The ubiquity and importance of film as a mode of public pedagogy
offers educators both an opportunity and a challenge to connect film as
a cultural practice to broader public considerations, social relations,
and institutional formations, as well as to important social issues. How
films derive their meanings and how specific claims are made by
different audiences on films must be addressed through neither the
narrow lens of film theory nor the somewhat limited lens of reception
theory, but through a broader assemblage of cultural texts, discourses,
and institutional formations. Meaning should not be sutured into a text,
closed off from the myriad contexts in which it is produced, circulated,
and renegotiated. Nor should the primacy of signification exist at the
expense of engaging material relations of power. On the contrary, films
become relevant as public pedagogies to the degree to which they are
situated within a broader politics of representation, one that suggests
that the struggle over meanings is, in part, defined as a struggle over
culture, power, and politics. The problem with Hollywood movies is not
that they can be understood in multiple ways, but that some of the
meanings they produce have a force that other meanings do not; that is,
some meanings gain a certain legitimacy and become the defining terms of
reality because of how well they resonate and align under certain
conditions with broader discourses, dominant ideologies, and existing
material relations of power.

= = = = = = =

GIVEN PROBLEM
Answer these questions about the passage on film as public pedagogy.
1. Which two lenses does the passage say are insufficient for addressing how films derive their meanings?
2. In part, what does the passage define the struggle over meanings as?
3. According to the passage, what is the problem with Hollywood movies?

Spatial relation data:
= = = = = = =

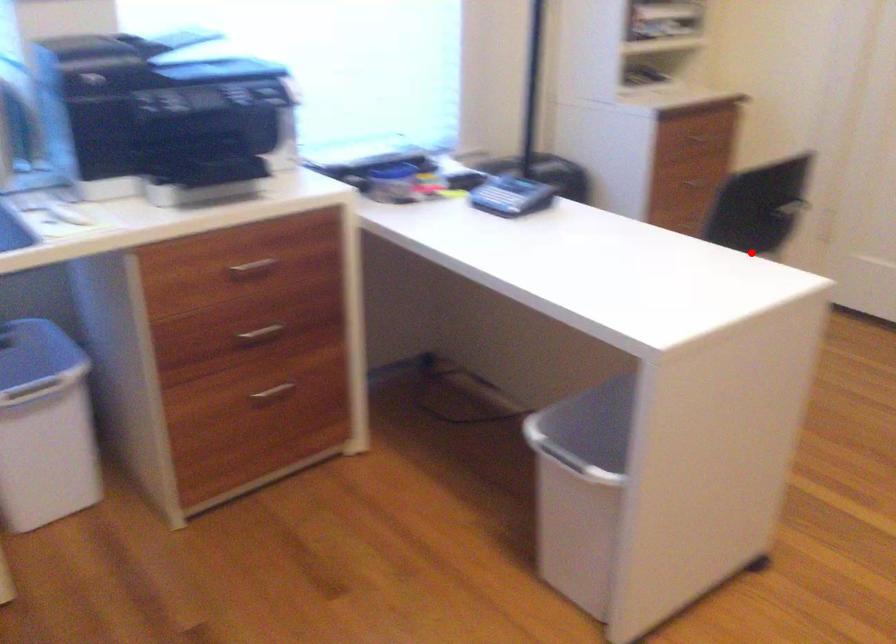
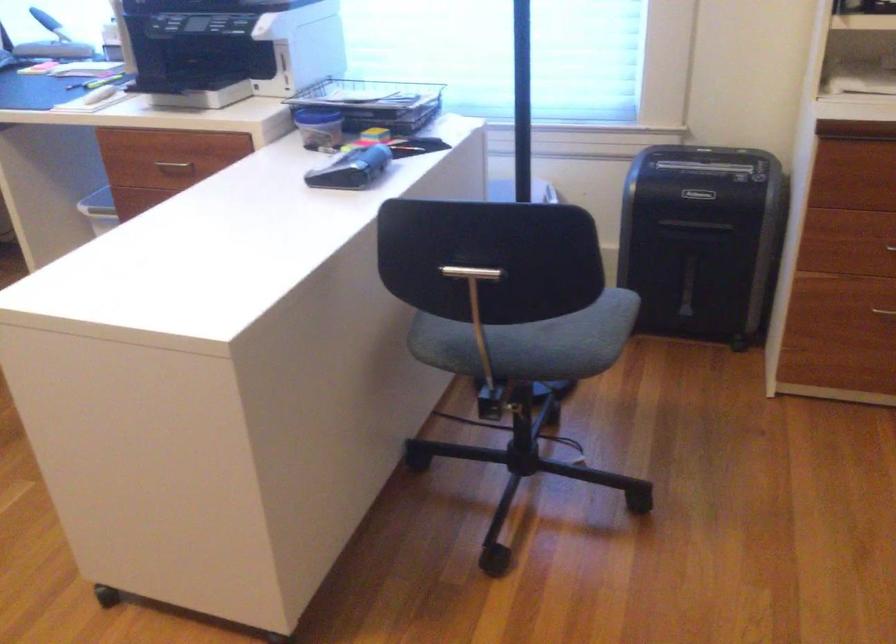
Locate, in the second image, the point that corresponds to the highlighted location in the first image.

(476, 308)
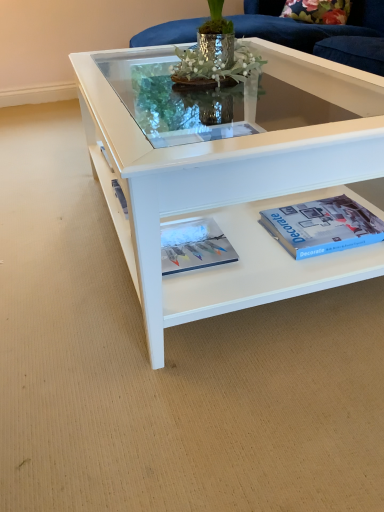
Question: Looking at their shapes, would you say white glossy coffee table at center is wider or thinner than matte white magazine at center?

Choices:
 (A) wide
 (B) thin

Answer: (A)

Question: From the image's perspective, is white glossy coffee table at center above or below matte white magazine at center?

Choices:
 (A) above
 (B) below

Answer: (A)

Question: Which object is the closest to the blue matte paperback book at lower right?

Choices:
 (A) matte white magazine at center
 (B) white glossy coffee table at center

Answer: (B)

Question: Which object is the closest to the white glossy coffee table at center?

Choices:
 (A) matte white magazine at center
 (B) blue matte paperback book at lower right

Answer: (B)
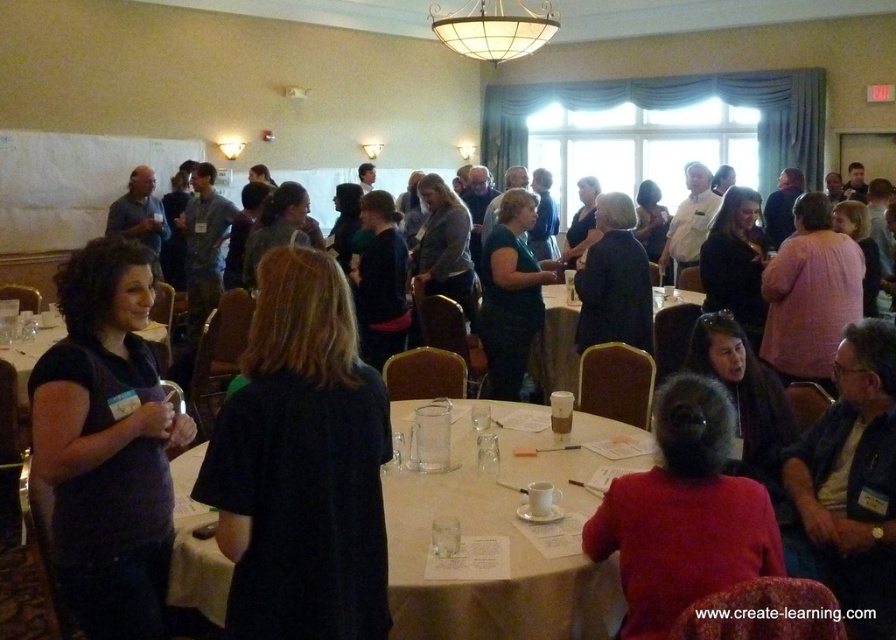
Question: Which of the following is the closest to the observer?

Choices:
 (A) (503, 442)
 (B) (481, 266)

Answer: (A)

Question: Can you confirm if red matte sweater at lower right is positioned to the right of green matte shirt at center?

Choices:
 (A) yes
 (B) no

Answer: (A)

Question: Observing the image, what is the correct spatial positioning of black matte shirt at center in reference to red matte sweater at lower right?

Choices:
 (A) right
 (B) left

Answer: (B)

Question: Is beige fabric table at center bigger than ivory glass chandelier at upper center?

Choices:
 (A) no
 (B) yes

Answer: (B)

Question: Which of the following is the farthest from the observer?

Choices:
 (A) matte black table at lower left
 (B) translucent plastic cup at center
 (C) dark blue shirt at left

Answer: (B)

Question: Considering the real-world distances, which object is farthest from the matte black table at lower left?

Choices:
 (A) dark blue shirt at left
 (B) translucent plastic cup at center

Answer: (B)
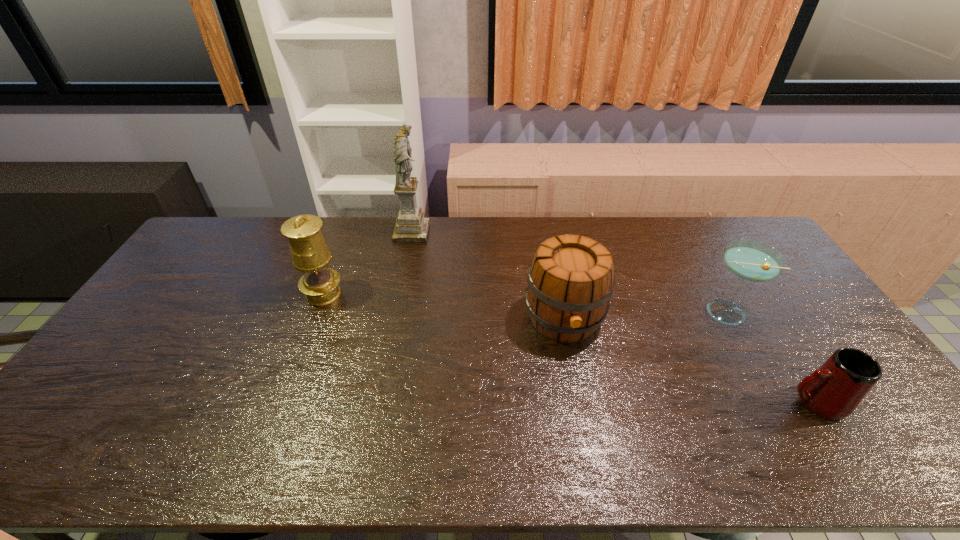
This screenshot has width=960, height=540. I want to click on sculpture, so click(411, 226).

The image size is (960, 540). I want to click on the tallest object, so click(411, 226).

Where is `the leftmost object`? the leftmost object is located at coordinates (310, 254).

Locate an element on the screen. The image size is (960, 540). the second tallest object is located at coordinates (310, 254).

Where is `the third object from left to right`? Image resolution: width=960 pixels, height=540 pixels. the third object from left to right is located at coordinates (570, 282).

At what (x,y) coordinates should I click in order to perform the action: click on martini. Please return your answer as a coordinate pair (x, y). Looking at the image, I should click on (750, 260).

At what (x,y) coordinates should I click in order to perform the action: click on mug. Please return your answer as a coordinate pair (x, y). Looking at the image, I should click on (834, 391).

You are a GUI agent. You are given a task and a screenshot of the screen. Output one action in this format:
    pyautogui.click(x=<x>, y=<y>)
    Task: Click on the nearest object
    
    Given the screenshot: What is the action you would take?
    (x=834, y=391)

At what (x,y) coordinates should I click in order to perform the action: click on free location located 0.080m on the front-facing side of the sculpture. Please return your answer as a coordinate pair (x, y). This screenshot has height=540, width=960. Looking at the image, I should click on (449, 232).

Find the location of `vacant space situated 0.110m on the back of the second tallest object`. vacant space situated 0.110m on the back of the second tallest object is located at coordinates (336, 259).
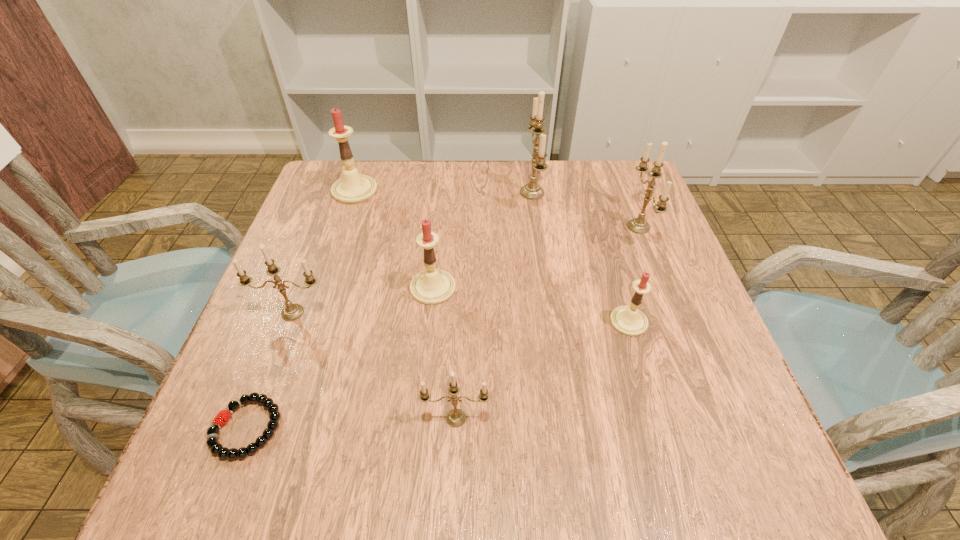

= = = = = = =

OUTPUT OF THE TASK
1. The narrow lens of film theory and the somewhat limited lens of reception theory.
2. A struggle over culture, power, and politics.
3. Some of the meanings they produce have a force that other meanings do not.